Ordinarily, I would tend to agree with those – like Rep. [score]Trey Gowdy[/score], for example – who urge continuing to suffer the special counsel investigation because, as they see it, doing so allows the familiar processes of law to work.
But today is a good day to pull up short, and recognize that the familiar processes of law are not at work.
That’s the inherent problem with a special counsel. And in the present case, the problem is compounded, because there was never a potential underlying “crime” to begin with.
It isn’t a crime to talk to Russians. That’s why no one targeted by the investigation who has indisputably talked to Russians has been indicted for it. Because it isn’t a crime.
It doesn’t matter if you find out that it happened. You also have to somehow demonstrate that it led to something else, and specifically, something that’s bad.
Yet the special counsel’s tasking never clarified what that “something else” was supposed to be.
In that regard, I want to remind readers of what I wrote back in May, when Robert Mueller was first appointed. What I wrote then remains true now. The basis of the investigation – the type of investigation it is – is a counterintelligence probe.
It’s not looking for crimes committed by Americans, as defined by federal statute. It’s a theory in search of evidence – about national security. Here, again, is the scope of the investigation, as laid out by the Justice Department:
The Special Counsel is authorized to conduct the investigation confirmed by then-FBI Director James B. Comey in testimony before the House Permanent Select Committee on Intelligence on March 20, 2017, including:
(i) any links and/or coordination between the Russian government and individuals associated with the campaign of President Donald Trump; and
(ii) any matters that arose or may arise directly from the investigation; and
(iii) any other matters within the scope of 28 C.F.R. § 600.4(a). [The special counsel statute. – J.E.]
The principal, substantive hook for the probe is “any links and/or coordination between the Russian government and individuals associated with the campaign of President Donald Trump.” But it is not a crime to engage in links or coordination with the Russian government – not even if you’re running for office in the United States.

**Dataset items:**

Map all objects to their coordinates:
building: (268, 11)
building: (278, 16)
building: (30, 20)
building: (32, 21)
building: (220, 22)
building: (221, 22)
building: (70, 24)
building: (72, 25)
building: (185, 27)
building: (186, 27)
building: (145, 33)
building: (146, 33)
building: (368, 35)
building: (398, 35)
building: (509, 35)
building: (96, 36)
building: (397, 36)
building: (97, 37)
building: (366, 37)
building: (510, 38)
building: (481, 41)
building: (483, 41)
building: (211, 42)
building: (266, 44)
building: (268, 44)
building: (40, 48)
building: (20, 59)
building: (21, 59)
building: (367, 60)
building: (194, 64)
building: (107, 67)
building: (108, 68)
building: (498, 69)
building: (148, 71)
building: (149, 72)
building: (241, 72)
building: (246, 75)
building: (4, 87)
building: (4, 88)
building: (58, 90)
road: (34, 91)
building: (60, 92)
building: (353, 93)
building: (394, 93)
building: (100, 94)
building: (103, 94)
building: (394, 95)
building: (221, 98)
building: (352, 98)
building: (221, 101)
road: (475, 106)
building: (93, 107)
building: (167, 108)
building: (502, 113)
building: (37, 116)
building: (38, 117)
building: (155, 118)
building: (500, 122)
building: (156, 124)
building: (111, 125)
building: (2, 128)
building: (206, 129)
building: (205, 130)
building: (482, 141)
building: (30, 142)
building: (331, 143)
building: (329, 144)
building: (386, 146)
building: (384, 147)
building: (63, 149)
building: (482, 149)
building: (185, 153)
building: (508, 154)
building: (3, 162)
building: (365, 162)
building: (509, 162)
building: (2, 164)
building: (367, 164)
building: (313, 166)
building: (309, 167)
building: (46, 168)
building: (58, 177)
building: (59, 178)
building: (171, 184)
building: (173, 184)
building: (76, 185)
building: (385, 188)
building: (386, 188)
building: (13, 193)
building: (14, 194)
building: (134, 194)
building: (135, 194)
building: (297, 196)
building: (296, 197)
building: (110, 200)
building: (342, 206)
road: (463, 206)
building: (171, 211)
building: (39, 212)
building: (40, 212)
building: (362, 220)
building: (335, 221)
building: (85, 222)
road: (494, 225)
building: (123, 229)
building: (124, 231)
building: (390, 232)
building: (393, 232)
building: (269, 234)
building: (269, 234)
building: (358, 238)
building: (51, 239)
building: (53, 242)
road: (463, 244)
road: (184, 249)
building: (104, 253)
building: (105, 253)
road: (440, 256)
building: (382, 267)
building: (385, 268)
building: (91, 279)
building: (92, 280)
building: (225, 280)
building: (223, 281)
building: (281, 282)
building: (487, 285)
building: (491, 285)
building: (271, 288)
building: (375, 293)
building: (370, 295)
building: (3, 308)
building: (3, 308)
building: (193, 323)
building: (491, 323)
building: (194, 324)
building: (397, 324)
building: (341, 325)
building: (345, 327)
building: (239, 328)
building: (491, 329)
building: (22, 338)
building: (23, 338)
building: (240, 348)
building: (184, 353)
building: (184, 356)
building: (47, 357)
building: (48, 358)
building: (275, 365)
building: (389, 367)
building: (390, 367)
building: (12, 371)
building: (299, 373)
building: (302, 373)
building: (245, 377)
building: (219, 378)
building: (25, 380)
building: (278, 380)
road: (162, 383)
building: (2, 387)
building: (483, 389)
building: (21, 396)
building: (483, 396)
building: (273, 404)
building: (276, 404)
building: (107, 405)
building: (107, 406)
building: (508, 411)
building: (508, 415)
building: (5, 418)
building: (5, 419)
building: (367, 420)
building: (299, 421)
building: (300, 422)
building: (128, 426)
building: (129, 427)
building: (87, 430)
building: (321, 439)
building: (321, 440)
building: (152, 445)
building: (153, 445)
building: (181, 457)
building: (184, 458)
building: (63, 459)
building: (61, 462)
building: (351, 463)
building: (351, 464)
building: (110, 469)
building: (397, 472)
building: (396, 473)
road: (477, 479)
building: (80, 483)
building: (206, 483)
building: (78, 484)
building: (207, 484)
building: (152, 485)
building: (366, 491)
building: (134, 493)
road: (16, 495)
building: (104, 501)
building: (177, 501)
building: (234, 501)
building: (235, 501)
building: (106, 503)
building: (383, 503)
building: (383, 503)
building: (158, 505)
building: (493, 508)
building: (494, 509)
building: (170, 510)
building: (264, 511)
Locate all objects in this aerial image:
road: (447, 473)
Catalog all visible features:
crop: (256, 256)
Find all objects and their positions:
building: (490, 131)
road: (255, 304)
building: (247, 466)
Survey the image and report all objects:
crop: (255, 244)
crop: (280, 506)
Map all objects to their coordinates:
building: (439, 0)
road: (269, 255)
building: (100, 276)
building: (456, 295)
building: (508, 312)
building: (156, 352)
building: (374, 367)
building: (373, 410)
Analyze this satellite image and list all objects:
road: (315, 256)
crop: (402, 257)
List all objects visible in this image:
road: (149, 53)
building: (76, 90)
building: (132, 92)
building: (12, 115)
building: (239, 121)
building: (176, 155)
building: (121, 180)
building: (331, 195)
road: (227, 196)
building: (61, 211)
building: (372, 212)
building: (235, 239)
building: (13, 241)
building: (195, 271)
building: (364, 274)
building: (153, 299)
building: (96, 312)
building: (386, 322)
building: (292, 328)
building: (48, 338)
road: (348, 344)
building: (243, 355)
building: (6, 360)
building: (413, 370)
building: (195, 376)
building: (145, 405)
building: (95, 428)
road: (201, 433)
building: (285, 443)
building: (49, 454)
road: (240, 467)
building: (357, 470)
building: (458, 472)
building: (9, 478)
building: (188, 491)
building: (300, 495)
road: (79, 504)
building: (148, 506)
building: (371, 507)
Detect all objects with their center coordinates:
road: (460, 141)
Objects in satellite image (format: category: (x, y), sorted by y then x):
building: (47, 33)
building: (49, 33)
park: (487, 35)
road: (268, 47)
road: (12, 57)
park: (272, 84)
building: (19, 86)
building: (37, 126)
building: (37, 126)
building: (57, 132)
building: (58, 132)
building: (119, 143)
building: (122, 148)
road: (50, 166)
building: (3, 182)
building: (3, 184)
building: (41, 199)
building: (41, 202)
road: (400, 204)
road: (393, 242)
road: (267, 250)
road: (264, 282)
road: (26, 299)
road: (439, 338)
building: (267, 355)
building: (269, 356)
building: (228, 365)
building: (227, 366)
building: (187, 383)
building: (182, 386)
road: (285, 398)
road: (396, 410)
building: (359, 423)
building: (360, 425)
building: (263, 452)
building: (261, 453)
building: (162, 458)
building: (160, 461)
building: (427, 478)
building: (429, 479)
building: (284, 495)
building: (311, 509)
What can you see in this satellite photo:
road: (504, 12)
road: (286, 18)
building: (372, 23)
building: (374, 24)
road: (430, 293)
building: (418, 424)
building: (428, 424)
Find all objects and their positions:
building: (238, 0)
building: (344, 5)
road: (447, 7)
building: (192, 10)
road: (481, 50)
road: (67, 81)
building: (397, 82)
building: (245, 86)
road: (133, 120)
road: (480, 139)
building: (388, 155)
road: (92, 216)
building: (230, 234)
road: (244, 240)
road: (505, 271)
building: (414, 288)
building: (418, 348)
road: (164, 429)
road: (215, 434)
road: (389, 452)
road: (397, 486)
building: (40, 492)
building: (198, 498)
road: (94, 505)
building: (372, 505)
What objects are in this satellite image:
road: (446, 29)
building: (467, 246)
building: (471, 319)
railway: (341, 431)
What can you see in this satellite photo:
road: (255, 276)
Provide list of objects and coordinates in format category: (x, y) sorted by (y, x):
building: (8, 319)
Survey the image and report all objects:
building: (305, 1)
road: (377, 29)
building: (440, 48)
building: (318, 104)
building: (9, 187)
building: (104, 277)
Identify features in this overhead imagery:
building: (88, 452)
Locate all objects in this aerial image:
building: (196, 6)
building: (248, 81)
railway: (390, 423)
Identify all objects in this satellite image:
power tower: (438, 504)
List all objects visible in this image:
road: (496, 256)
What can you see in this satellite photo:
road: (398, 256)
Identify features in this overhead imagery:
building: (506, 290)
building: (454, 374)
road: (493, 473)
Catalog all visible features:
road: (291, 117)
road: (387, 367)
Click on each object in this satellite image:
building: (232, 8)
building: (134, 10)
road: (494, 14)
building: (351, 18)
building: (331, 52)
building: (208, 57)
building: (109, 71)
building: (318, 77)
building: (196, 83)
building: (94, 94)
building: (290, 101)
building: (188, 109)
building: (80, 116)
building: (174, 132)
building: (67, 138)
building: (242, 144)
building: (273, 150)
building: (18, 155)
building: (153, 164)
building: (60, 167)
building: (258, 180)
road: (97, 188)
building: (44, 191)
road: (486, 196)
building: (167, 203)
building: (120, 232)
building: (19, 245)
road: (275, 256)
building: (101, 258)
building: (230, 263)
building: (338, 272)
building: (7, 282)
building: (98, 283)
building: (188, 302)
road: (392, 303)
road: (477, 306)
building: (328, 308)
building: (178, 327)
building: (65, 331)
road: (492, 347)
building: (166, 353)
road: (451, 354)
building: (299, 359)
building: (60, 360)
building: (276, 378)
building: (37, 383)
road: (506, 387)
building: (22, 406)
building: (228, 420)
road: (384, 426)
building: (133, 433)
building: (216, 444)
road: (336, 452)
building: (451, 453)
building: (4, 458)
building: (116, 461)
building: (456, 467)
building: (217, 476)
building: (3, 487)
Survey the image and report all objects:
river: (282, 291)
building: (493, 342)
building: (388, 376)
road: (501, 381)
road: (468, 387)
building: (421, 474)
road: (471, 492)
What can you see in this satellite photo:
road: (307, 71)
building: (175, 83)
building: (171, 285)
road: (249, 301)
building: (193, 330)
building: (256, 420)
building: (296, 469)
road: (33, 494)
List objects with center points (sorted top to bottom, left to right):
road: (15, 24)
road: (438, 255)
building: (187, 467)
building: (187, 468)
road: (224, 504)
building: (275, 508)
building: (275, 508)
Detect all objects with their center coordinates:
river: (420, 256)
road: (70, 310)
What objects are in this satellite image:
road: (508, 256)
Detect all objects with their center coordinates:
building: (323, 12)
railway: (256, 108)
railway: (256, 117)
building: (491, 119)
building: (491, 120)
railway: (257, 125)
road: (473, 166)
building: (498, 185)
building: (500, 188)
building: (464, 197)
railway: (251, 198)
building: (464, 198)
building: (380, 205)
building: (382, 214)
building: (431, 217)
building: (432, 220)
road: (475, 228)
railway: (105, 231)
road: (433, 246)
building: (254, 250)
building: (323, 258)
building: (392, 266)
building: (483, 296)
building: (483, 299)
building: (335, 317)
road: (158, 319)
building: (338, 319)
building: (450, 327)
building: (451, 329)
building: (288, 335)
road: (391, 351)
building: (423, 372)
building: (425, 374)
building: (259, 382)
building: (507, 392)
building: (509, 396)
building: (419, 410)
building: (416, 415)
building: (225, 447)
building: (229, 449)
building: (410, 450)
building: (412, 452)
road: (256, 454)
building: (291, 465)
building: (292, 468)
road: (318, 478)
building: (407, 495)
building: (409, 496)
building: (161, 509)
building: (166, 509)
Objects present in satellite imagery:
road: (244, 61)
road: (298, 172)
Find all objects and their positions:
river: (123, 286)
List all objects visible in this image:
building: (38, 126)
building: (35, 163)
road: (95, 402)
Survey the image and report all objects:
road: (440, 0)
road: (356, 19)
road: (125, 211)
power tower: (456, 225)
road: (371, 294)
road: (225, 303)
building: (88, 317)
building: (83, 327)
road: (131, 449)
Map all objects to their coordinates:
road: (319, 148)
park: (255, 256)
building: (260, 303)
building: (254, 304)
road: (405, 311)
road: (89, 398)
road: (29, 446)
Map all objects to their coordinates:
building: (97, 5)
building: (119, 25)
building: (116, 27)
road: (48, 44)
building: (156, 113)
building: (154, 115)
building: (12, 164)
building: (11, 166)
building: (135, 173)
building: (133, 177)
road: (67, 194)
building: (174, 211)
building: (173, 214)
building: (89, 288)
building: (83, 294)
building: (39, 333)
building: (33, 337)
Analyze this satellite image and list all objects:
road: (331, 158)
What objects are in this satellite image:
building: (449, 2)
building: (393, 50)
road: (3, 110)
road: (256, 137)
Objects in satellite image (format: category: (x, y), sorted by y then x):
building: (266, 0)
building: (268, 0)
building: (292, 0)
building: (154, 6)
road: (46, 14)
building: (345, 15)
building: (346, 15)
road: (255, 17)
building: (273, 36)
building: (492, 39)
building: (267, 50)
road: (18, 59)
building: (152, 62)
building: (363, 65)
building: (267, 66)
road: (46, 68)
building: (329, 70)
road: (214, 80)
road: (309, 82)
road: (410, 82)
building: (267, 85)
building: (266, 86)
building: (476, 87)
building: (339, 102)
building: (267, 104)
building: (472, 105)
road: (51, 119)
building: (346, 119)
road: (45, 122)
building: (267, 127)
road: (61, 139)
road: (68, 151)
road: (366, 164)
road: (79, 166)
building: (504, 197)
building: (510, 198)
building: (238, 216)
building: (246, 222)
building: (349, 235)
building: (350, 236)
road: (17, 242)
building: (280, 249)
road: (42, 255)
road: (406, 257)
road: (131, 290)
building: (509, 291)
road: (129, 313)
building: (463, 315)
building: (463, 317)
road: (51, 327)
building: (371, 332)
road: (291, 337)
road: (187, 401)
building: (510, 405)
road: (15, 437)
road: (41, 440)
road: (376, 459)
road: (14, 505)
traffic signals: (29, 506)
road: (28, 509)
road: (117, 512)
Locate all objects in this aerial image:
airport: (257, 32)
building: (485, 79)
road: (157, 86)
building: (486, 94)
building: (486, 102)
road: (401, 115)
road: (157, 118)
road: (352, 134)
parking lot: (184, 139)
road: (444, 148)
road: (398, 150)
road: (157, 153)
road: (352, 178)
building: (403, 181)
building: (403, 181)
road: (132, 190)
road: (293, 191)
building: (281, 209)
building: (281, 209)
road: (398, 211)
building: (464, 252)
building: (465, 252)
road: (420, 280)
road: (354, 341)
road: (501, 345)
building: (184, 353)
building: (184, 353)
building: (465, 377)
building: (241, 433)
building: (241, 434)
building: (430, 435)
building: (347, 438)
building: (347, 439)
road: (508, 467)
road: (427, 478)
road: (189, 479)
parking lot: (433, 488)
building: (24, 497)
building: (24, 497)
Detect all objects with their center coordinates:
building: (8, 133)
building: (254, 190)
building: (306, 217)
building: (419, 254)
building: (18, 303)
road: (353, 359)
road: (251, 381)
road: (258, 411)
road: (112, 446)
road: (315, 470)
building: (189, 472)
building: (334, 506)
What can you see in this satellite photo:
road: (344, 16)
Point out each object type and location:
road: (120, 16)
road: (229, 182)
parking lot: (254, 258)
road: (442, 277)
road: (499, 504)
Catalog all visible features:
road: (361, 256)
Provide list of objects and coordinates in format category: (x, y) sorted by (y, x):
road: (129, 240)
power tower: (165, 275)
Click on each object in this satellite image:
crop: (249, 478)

**Parts of the exercise:**
1 - In the commentary on the special counsel investigation, what type of investigation does the author say the probe is?
2 - Extend the commentary on the special counsel investigation, picking up after its final sentence.
The records were taken from a separate source.

**The responses:**
1 - A counterintelligence probe.

2 -
The hook for the probe is something that is not a crime. It’s something that, for politics’ sake, some people want to know more about.
That’s perfectly fair, and people on both sides of the aisle can legitimately agree that it’s a potential problem. But it doesn’t inherently justify using the tools of law enforcement. It’s a policy concern, having to do with appearances and possibilities. That is not the realm of law enforcement.
And from the very beginning, the “Russia investigation” has been characterized as a counterintelligence probe. See my post from May. That’s all it qualifies to be, because there is no suggestion of an underlying crime.
It’s a textbook case of a fishing expedition. A counterintelligence probe is a fishing expedition. That’s the deal with counterintelligence, which is directed at foreign agents and their activities, not at prosecuting the crimes of Americans. You gin the probe up to find out what’s there – not to gather court-ready evidence for a specific, statute-defined crime you believe happened.
With the Mueller probe, there is no body, no weapon, and no suspect; there is only a theory that something bad happened, and we don’t know what. That’s an intelligence problem, not a law enforcement problem.
So why are indictments being handed down at the special prosecutor’s behest for non-security-related, non-Russia-and-the-election-related wrongdoing? (I.e., the Manafort and Gates indictments.)
And why are we now learning of the possibility that George Papadopoulos, a minor player who’s been indicted for the process crime of lying about arranging meetings with Russians (which, again, is not itself a crime), wore a wire for Mueller?
Unless Papadopoulos was wearing a wire to talk to a Russian, this thing has gotten entirely out of hand. There was never any probable cause to bring down the whole weight of law enforcement on a bunch of Americans for activities that aren’t even crimes.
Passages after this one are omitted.